After benchmarking it on the same machine as the figures quoted above are from, it turns out it's slightly faster than my implementation. This actually isn't too surprising since my implementation actually uses a hash table half the size. OTOH, Alierak's rewrite of my rewrite of his rewrite (heh) uses smaller structures for the actual hash (nice job on that, BTW... even got around compilers optimizing structs to be word-bounded, but...) but uses an extra list2arr which takes up another 16KB (I think?) instead of using pointers directly in the hash structure.
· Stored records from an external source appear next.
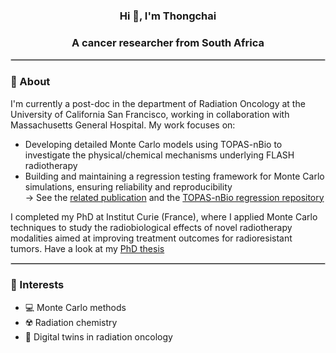 <div align="center">

### Hi 👋, I'm Thongchai

### A cancer researcher from South Africa

</div>

<hr style="border: 1.5px solid #ccc;"/>

### 📌 About

I'm currently a post-doc in the department of Radiation Oncology at the University of California San Francisco, working in collaboration with Massachusetts General Hospital. My work focuses on: 

- Developing detailed Monte Carlo models using TOPAS-nBio to investigate the physical/chemical mechanisms underlying FLASH radiotherapy  
- Building and maintaining a regression testing framework for Monte Carlo simulations, ensuring reliability and reproducibility  
  → See the [related publication](https://doi.org/10.1088/1361-6560/add4b9) and the [TOPAS-nBio regression repository](https://github.com/topas-nbio/TOPAS-nBio-regression) 

I completed my PhD at Institut Curie (France), where I applied Monte Carlo techniques to study the radiobiological effects of novel radiotherapy modalities aimed at improving treatment outcomes for radioresistant tumors. Have a look at my [PhD thesis](https://theses.hal.science/tel-04390290)

<hr style="border: 1.5px solid #ccc;"/>

### 🎯 Interests

- 💻 Monte Carlo methods  
- ☢️ Radiation chemistry  
- 🧠 Digital twins in radiation oncology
brazilofmux commented 9 years ago

Comment #18 originally posted by brazilofmux on 2007-01-09T04:44:57.000Z:

Is it ready to be promoted, yet?

brazilofmux commented 9 years ago

Comment #19 originally posted by brazilofmux on 2007-01-09T21:12:56.000Z:

I think it is ready, as of revision 708.

Ian's right, it is faster not to call list2arr at all, so long as that doesn't require enlarging the hash record struct. I found I could do this by storing short offsets relative to fargs[1] and fargs[2], instead of storing pointers to the split words. I've got it down to zero invocations of list2arr, and even having to call countwords() to determine the hash table size doesn't appear to slow it down.
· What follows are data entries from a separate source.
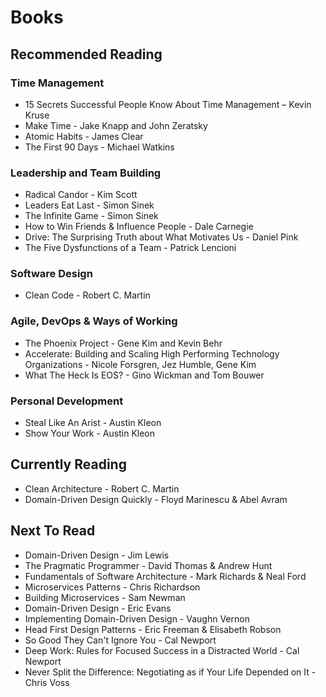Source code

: # Books

## Recommended Reading
### Time Management
  - 15 Secrets Successful People Know About Time Management – Kevin Kruse
  - Make Time - Jake Knapp and John Zeratsky
  - Atomic Habits - James Clear
  - The First 90 Days - Michael Watkins
### Leadership and Team Building
  - Radical Candor - Kim Scott
  - Leaders Eat Last - Simon Sinek
  - The Infinite Game - Simon Sinek
  - How to Win Friends & Influence People - Dale Carnegie
  - Drive: The Surprising Truth about What Motivates Us - Daniel Pink
  - The Five Dysfunctions of a Team - Patrick Lencioni
### Software Design
  - Clean Code - Robert C. Martin
### Agile, DevOps & Ways of Working
  - The Phoenix Project - Gene Kim and Kevin Behr
  - Accelerate: Building and Scaling High Performing Technology Organizations - Nicole Forsgren, Jez Humble, Gene Kim
  - What The Heck Is EOS? - Gino Wickman and Tom Bouwer
### Personal Development
  - Steal Like An Arist - Austin Kleon
  - Show Your Work - Austin Kleon

## Currently Reading
- Clean Architecture - Robert C. Martin
- Domain-Driven Design Quickly - Floyd Marinescu & Abel Avram

## Next To Read
- Domain-Driven Design - Jim Lewis
- The Pragmatic Programmer - David Thomas & Andrew Hunt
- Fundamentals of Software Architecture - Mark Richards & Neal Ford
- Microservices Patterns - Chris Richardson
- Building Microservices - Sam Newman
- Domain-Driven Design - Eric Evans
- Implementing Domain-Driven Design - Vaughn Vernon
- Head First Design Patterns - Eric Freeman & Elisabeth Robson
- So Good They Can't Ignore You - Cal Newport
- Deep Work: Rules for Focused Success in a Distracted World - Cal Newport
- Never Split the Difference: Negotiating as if Your Life Depended on It - Chris Voss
Runtime should be about the same as revision 688 for large input, and about 60% less for small input. Wow.

brazilofmux commented 9 years ago

Comment #20 originally posted by brazilofmux on 2007-01-09T22:06:18.000Z:

Though you could avoid countwords() by indexing list2 and noting that if list1 has more or less words the munge() will fail, so assuming the munge() is to succeed (which is the only case worth optimizing for) indexing list2, noting how many words are in it, and allocating space for a hash table for that list size is reasonable.

OTOH, at this point, it's probably more than good enough. :)

brazilofmux commented 9 years ago

Comment #21 originally posted by brazilofmux on 2007-01-09T23:33:58.000Z:

Yeah, indexing list2 (as opposed to calling list2arr) does seem a little bit faster. I'm not sure it's worth the added code, but see revision 710 if you want to try it.

brazilofmux commented 9 years ago

Comment #22 originally posted by brazilofmux on 2007-01-10T03:51:44.000Z:

Feel free to tweak further, but this one is well fixed.